Well that didn’t work! Despite trying my very best to slow down and savor the holiday moments, I found myself stressed out last week, snapping (and even yelling!) at my husband and my kids.
I was doing the things I thought would help. Staying organized. Having moments to myself. Feeling grateful for my life. I even put down my phone and had coffee by the fire! And I still found myself feeling grumpy and stressed.
So, I’ve shifted gears. Here’s what I’m doing now, and I hope you’ll join me. I’ve decided to simply accept that it is what it is. I’ve taken off the pressure to be cheerful and reverent in every moment – even though that’s still how I’d like to feel. Instead, I’m accepting life as it is.
Eckhart Tolle teaches that suffering happens when we want the moment we’re experiencing to be different than it is. As I was telling myself that I “should” feel calm and happy, enjoying every minute of the holiday season, I was resisting my actual experience.

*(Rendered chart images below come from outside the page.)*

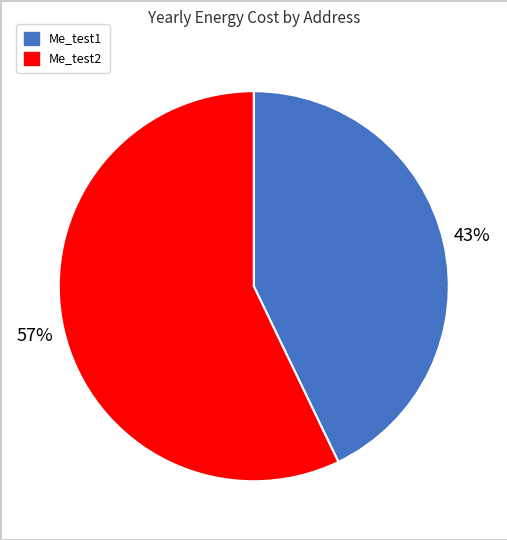

To the nearest percent, what is the average slice percentage?

50%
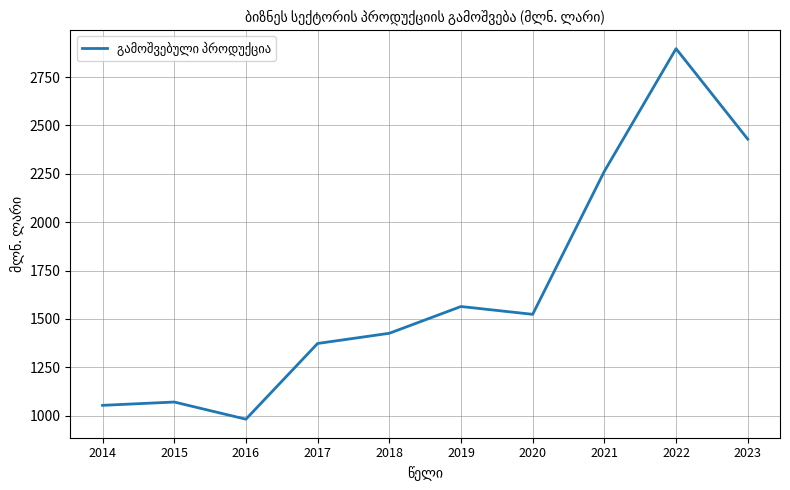

What is the maximum value shown in the chart?

2896.6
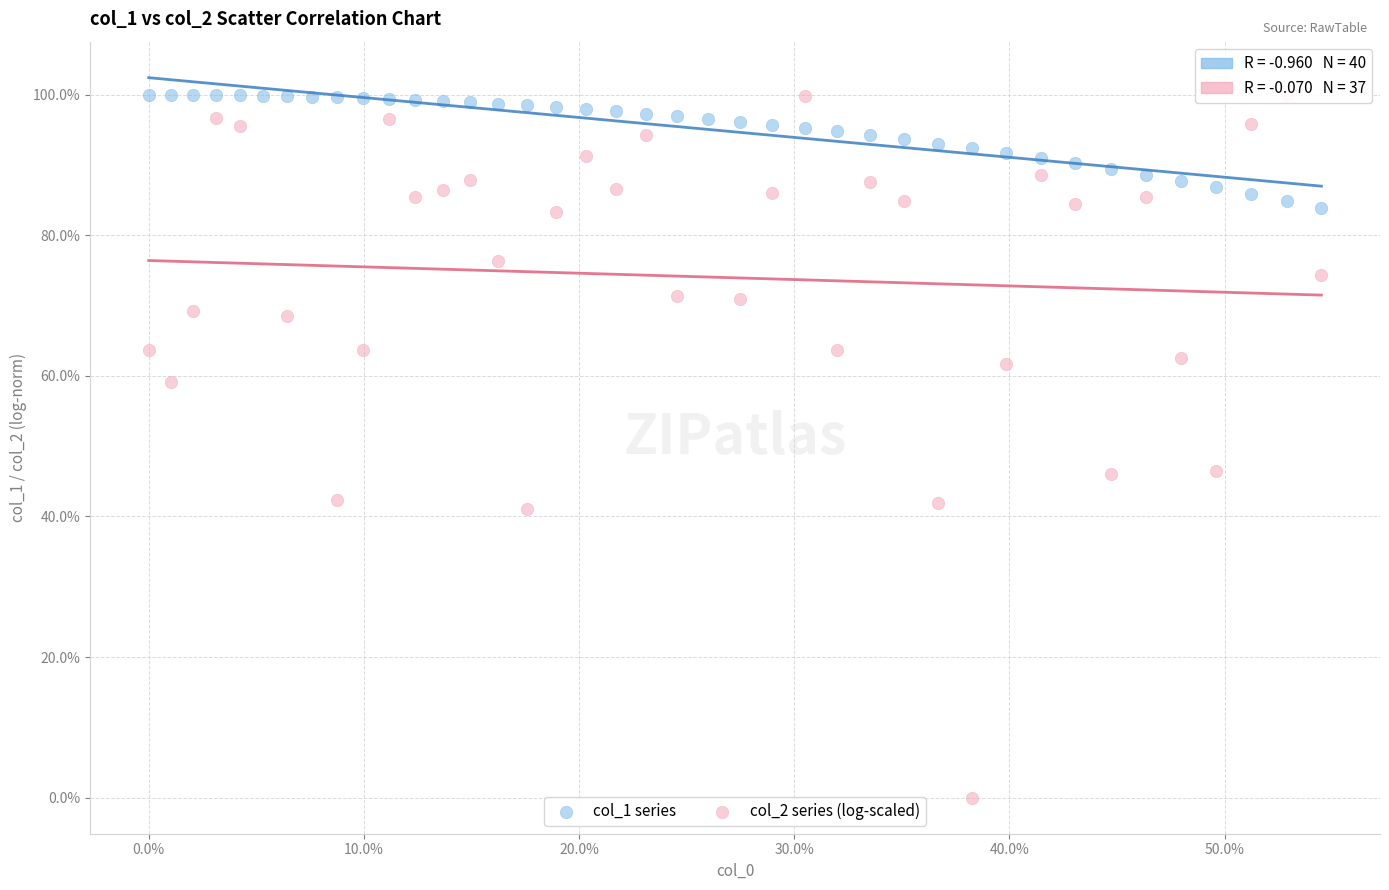

What are all the series names shown in the legend?

col_1 series, col_2 series (log-scaled)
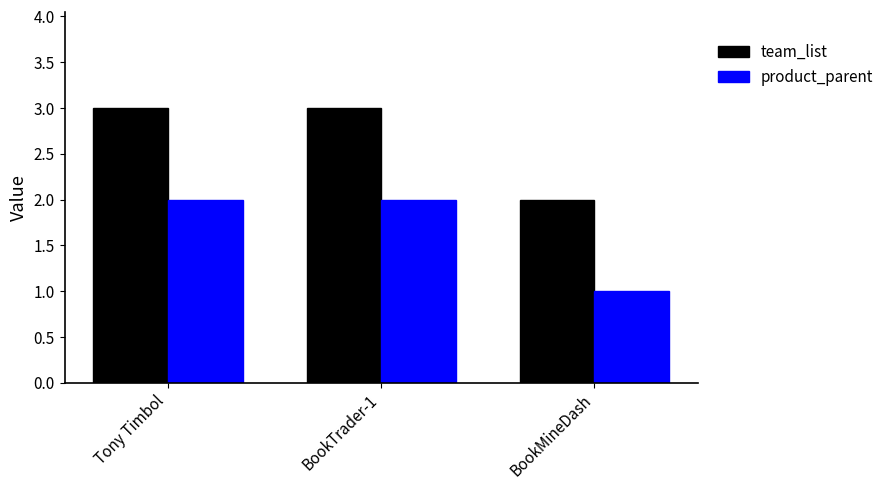

What is the spread (max minus min) of values at Tony Timbol?

1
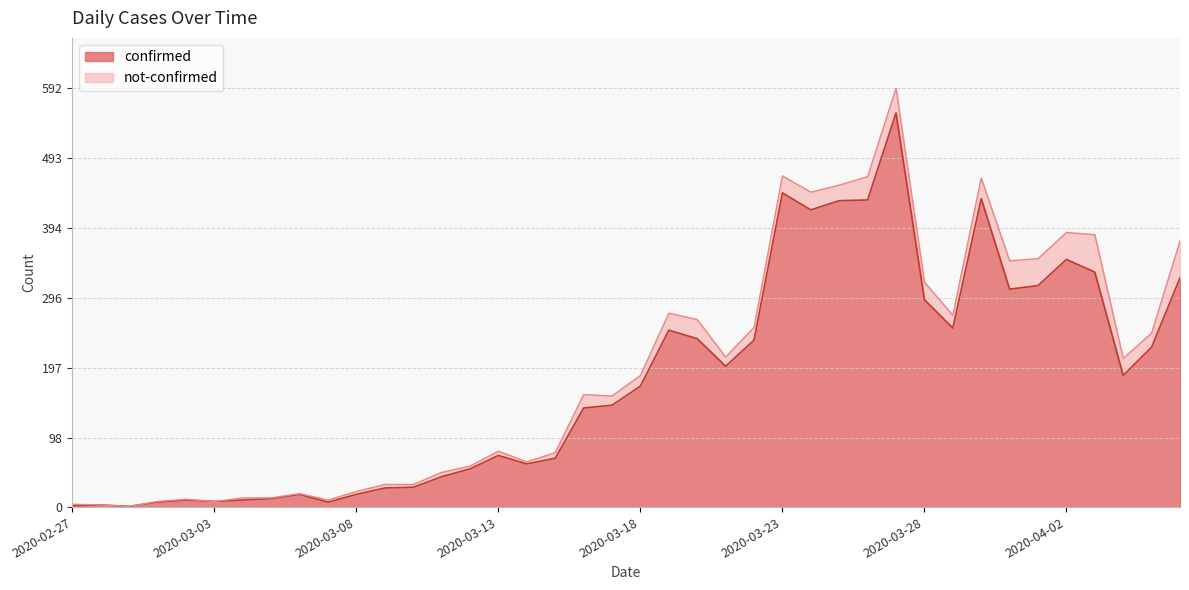

List the labels in order of value, smallest first.

2020-02-29, 2020-02-27, 2020-02-28, 2020-03-01, 2020-03-07, 2020-03-03, 2020-03-02, 2020-03-04, 2020-03-05, 2020-03-06, 2020-03-08, 2020-03-09, 2020-03-10, 2020-03-11, 2020-03-12, 2020-03-14, 2020-03-15, 2020-03-13, 2020-03-16, 2020-03-17, 2020-03-18, 2020-04-04, 2020-03-21, 2020-04-05, 2020-03-22, 2020-03-20, 2020-03-19, 2020-03-29, 2020-03-28, 2020-03-31, 2020-04-01, 2020-04-06, 2020-04-03, 2020-04-02, 2020-03-24, 2020-03-25, 2020-03-26, 2020-03-30, 2020-03-23, 2020-03-27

The truth is that this is a challenging life stage I’m in. It’s busy. It’s stressful. Especially in December. I’m doing the best I can. And that’s ENOUGH.
Accepting that busyness and stress are a part of my life right now has taken the pressure off to be “in the holiday spirit” all the time. It has taken away the guilt I felt, and it has given me more freedom to just BE.
Yes, there have been moments of anxiety, rushing, snapping and even some freaking out, and I’m guessing there will continue to be. But there have also been moments of restarting, forgiving, connecting and enJOYing the moments we’re in.
The more I accept ALL of the moments, the less I suffer and the more grateful I become. What about you? Are you feeling pressure to be "on" all the time? Would some acceptance help you get through your days? I hope this serves you!